*TASK GOAL*: Nothing in the records may be left out; restate them word for word.

Stored items from a collection
::::
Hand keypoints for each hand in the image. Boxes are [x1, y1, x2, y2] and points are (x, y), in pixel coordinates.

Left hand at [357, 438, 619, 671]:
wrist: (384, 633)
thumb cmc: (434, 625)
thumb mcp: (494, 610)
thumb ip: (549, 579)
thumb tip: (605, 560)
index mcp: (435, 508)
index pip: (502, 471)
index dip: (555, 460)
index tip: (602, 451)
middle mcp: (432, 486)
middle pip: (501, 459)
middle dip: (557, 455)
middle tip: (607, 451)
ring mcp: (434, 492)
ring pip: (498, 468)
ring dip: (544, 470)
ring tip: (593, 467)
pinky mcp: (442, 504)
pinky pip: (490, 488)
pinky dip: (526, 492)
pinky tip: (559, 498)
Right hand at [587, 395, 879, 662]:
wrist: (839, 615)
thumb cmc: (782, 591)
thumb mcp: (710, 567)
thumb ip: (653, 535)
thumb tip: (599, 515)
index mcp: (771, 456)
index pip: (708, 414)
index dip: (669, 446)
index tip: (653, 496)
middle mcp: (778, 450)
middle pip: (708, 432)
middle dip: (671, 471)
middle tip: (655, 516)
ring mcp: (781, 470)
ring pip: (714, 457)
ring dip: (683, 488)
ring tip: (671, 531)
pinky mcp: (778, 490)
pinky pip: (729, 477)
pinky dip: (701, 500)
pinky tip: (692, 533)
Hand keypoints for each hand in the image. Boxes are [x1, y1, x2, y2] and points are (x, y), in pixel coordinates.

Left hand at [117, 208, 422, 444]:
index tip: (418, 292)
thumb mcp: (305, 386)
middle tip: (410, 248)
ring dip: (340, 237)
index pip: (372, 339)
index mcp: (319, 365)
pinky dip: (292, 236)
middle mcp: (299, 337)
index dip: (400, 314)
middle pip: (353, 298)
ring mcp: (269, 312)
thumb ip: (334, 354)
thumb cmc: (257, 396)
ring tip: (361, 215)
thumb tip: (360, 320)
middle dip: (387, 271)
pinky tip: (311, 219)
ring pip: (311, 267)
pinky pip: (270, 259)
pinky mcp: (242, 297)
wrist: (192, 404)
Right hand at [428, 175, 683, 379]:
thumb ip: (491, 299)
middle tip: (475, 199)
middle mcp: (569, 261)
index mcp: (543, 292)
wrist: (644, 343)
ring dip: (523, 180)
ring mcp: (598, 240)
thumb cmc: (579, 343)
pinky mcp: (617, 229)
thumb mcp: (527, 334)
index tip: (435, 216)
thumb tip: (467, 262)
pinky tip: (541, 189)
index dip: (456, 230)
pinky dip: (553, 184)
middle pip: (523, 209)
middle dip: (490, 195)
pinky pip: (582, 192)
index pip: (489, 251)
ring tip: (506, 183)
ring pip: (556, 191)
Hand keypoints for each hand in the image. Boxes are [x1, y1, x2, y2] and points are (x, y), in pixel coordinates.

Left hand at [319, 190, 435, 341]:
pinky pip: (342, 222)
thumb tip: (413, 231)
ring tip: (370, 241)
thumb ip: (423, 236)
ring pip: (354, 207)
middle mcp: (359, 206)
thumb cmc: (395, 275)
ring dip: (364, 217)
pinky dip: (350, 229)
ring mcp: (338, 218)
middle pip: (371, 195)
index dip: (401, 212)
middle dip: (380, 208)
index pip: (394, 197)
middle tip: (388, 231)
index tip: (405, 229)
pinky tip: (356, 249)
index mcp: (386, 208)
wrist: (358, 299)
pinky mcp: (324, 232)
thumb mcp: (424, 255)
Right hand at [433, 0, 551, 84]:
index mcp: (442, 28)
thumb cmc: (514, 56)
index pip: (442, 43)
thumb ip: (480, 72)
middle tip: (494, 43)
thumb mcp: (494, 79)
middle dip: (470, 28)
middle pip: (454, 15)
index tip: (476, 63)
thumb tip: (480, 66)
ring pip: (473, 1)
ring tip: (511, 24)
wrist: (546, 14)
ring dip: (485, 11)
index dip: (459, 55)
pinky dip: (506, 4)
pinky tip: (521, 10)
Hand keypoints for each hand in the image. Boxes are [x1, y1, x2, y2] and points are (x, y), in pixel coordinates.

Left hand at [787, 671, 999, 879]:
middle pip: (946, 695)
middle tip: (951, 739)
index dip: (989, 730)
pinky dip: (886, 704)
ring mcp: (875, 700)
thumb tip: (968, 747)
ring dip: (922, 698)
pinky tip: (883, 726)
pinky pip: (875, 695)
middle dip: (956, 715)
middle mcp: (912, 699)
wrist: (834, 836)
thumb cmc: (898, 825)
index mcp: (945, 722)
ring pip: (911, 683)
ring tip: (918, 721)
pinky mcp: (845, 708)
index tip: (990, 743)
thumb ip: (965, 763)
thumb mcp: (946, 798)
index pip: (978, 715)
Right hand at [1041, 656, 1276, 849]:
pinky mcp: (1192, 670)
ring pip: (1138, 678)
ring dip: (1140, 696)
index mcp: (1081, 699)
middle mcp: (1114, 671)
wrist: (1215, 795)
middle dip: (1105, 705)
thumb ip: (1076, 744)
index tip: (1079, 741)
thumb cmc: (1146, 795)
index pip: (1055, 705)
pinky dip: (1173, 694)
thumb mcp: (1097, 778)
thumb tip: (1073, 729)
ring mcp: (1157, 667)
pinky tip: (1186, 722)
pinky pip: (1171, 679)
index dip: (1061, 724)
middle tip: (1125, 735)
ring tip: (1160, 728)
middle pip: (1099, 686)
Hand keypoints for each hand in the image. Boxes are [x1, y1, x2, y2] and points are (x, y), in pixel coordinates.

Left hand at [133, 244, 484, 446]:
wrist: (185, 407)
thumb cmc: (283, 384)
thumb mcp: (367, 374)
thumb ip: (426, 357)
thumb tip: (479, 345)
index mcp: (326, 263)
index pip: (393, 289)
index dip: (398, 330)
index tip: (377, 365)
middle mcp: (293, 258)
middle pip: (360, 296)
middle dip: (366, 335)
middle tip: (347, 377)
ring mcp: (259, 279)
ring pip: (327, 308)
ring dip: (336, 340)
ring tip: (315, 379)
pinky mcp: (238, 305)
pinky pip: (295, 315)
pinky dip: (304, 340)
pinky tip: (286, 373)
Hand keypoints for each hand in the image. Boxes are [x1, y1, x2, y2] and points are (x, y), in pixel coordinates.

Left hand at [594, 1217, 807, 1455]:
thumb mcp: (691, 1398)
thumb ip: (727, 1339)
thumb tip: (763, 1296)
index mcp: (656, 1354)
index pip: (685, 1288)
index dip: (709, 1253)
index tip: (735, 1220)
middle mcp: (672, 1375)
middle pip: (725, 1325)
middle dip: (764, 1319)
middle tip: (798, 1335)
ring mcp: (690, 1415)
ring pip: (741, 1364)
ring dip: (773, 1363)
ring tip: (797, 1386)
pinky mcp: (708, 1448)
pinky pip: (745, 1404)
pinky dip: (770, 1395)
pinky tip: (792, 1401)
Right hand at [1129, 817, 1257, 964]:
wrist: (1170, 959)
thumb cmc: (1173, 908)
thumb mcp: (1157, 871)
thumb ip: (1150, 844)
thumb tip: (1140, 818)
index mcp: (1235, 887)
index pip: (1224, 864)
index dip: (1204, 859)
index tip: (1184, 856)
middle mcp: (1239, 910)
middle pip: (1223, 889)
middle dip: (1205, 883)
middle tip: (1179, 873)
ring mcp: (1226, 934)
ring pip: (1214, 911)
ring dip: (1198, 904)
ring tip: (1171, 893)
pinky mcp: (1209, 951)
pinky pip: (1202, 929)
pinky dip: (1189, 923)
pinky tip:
::::
*EXPECTED ANSWER*:
Hand keypoints for each hand in the image. Boxes are [x1, y1, x2, y2] and points are (x, y), in pixel coordinates.

Left hand at [357, 438, 619, 671]:
wrist: (384, 633)
thumb cmc: (434, 625)
thumb mcp: (494, 610)
thumb ip: (549, 579)
thumb tip: (605, 560)
index mcp: (435, 508)
index pip: (502, 471)
index dip: (555, 460)
index tip: (602, 451)
middle mcp: (432, 486)
middle pip: (501, 459)
middle dip: (557, 455)
middle tip: (607, 451)
ring mcp: (434, 492)
ring pip: (498, 468)
ring dip: (544, 470)
ring tip: (593, 467)
pinky mcp: (442, 504)
pinky pip: (490, 488)
pinky dip: (526, 492)
pinky tip: (559, 498)
Right hand at [587, 395, 879, 662]:
wrist: (839, 615)
thumb cmc: (782, 591)
thumb mcp: (710, 567)
thumb ip: (653, 535)
thumb tip: (599, 515)
index mcp: (771, 456)
index pip: (708, 414)
index dip: (669, 446)
index tip: (653, 496)
middle mcp: (778, 450)
middle pip: (708, 432)
middle dip: (671, 471)
middle tip: (655, 516)
ring mcp: (781, 470)
ring pip: (714, 457)
ring dip: (683, 488)
ring tip: (671, 531)
pinky mcp: (778, 490)
pinky pip: (729, 477)
pinky dip: (701, 500)
pinky tip: (692, 533)
Hand keypoints for each hand in the image. Boxes are [x1, y1, x2, y2] and points are (x, y), in pixel coordinates.

Left hand at [117, 208, 422, 444]:
index tip: (418, 292)
thumb mcp: (305, 386)
middle tip: (410, 248)
ring dip: (340, 237)
index pip: (372, 339)
index mcp: (319, 365)
pinky dip: (292, 236)
middle mcp: (299, 337)
index dip: (400, 314)
middle pip: (353, 298)
ring mcp: (269, 312)
thumb ip: (334, 354)
thumb cmc: (257, 396)
ring tip: (361, 215)
thumb tip: (360, 320)
middle dip: (387, 271)
pinky tip: (311, 219)
ring pip: (311, 267)
pinky pip: (270, 259)
pinky mcp: (242, 297)
wrist: (192, 404)
Right hand at [428, 175, 683, 379]:
thumb ip: (491, 299)
middle tip: (475, 199)
middle mcp: (569, 261)
index mcp: (543, 292)
wrist: (644, 343)
ring dip: (523, 180)
ring mcp: (598, 240)
thumb cmc: (579, 343)
pinky mcp: (617, 229)
thumb mcp: (527, 334)
index tip: (435, 216)
thumb tip: (467, 262)
pinky tip: (541, 189)
index dip: (456, 230)
pinky dip: (553, 184)
middle pip: (523, 209)
middle dip: (490, 195)
pinky pip: (582, 192)
index pip: (489, 251)
ring tip: (506, 183)
ring pip: (556, 191)
Hand keypoints for each hand in the image. Boxes are [x1, y1, x2, y2] and points are (x, y), in pixel coordinates.

Left hand at [319, 190, 435, 341]:
pinky pip: (342, 222)
thumb tip: (413, 231)
ring tip: (370, 241)
thumb ip: (423, 236)
ring pip: (354, 207)
middle mcp: (359, 206)
thumb cmc: (395, 275)
ring dip: (364, 217)
pinky dip: (350, 229)
ring mcp: (338, 218)
middle pip: (371, 195)
index dip: (401, 212)
middle dip: (380, 208)
index pip: (394, 197)
middle tip: (388, 231)
index tip: (405, 229)
pinky tip: (356, 249)
index mcp: (386, 208)
wrist: (358, 299)
pinky mcp: (324, 232)
thumb mcp: (424, 255)
Right hand at [433, 0, 551, 84]:
index mcp: (442, 28)
thumb cmc: (514, 56)
index pip: (442, 43)
thumb ip: (480, 72)
middle tip: (494, 43)
thumb mcp: (494, 79)
middle dip: (470, 28)
middle pip: (454, 15)
index tip: (476, 63)
thumb tip: (480, 66)
ring pip: (473, 1)
ring tip: (511, 24)
wrist: (546, 14)
ring dip: (485, 11)
index dip: (459, 55)
pinky dip: (506, 4)
pinky tip: (521, 10)
Hand keypoints for each hand in the image. Boxes are [x1, y1, x2, y2] and points are (x, y), in pixel coordinates.

Left hand at [787, 671, 999, 879]:
middle pip: (946, 695)
middle tip: (951, 739)
index dip: (989, 730)
pinky dip: (886, 704)
ring mcp: (875, 700)
thumb tip: (968, 747)
ring dip: (922, 698)
pinky tip: (883, 726)
pinky pip: (875, 695)
middle dip: (956, 715)
middle mcp: (912, 699)
wrist: (834, 836)
thumb cmc: (898, 825)
index mcp: (945, 722)
ring pip: (911, 683)
ring tip: (918, 721)
pinky mcp: (845, 708)
index tip: (990, 743)
thumb ip: (965, 763)
thumb mcp: (946, 798)
index pip: (978, 715)
Right hand at [1041, 656, 1276, 849]:
pinky mcp: (1192, 670)
ring pip: (1138, 678)
ring dip: (1140, 696)
index mcp: (1081, 699)
middle mcp: (1114, 671)
wrist: (1215, 795)
middle dip: (1105, 705)
thumb ip: (1076, 744)
index tip: (1079, 741)
thumb cmc: (1146, 795)
index pip: (1055, 705)
pinky dip: (1173, 694)
thumb mcp: (1097, 778)
thumb tip: (1073, 729)
ring mcp: (1157, 667)
pinky tip: (1186, 722)
pinky pip: (1171, 679)
index dip: (1061, 724)
middle tip: (1125, 735)
ring tip: (1160, 728)
middle pip: (1099, 686)
Hand keypoints for each hand in the image. Boxes are [x1, y1, x2, y2] and points are (x, y), in pixel coordinates.

Left hand at [133, 244, 484, 446]:
wrist: (185, 407)
thumb cmc: (283, 384)
thumb mcp: (367, 374)
thumb ip: (426, 357)
thumb tip: (479, 345)
index mcp: (326, 263)
index pip: (393, 289)
index dip: (398, 330)
index tip: (377, 365)
middle mcp: (293, 258)
middle pip: (360, 296)
middle dip: (366, 335)
middle tip: (347, 377)
ring mcp: (259, 279)
ring pip: (327, 308)
ring dip: (336, 340)
ring tip: (315, 379)
pinky mcp: (238, 305)
pinky pip: (295, 315)
pinky dip: (304, 340)
pinky tip: (286, 373)
Hand keypoints for each hand in the image. Boxes are [x1, y1, x2, y2] and points are (x, y), in pixel coordinates.

Left hand at [594, 1217, 807, 1455]:
thumb mcp: (691, 1398)
thumb ip: (727, 1339)
thumb tip: (763, 1296)
index mcp: (656, 1354)
index pip: (685, 1288)
index dip: (709, 1253)
index tip: (735, 1220)
middle mcp: (672, 1375)
middle pip: (725, 1325)
middle dip: (764, 1319)
middle tip: (798, 1335)
ring mcp: (690, 1415)
ring pip: (741, 1364)
ring dip: (773, 1363)
ring tip: (797, 1386)
pinky mcp: (708, 1448)
pinky pip: (745, 1404)
pinky dip: (770, 1395)
pinky tip: (792, 1401)
Right hand at [1129, 817, 1257, 964]:
wrist: (1170, 959)
thumb cmc: (1173, 908)
thumb mcp: (1157, 871)
thumb ip: (1150, 844)
thumb tip: (1140, 818)
index mcp: (1235, 887)
index pip: (1224, 864)
index dip: (1204, 859)
index tip: (1184, 856)
middle mcp: (1239, 910)
middle pip: (1223, 889)
middle dip: (1205, 883)
middle tip: (1179, 873)
ring mcp: (1226, 934)
ring pip: (1214, 911)
ring dip: (1198, 904)
ring tip: (1171, 893)
pinky mcp: (1209, 951)
pinky pip: (1202, 929)
pinky dip: (1189, 923)
pinky tip:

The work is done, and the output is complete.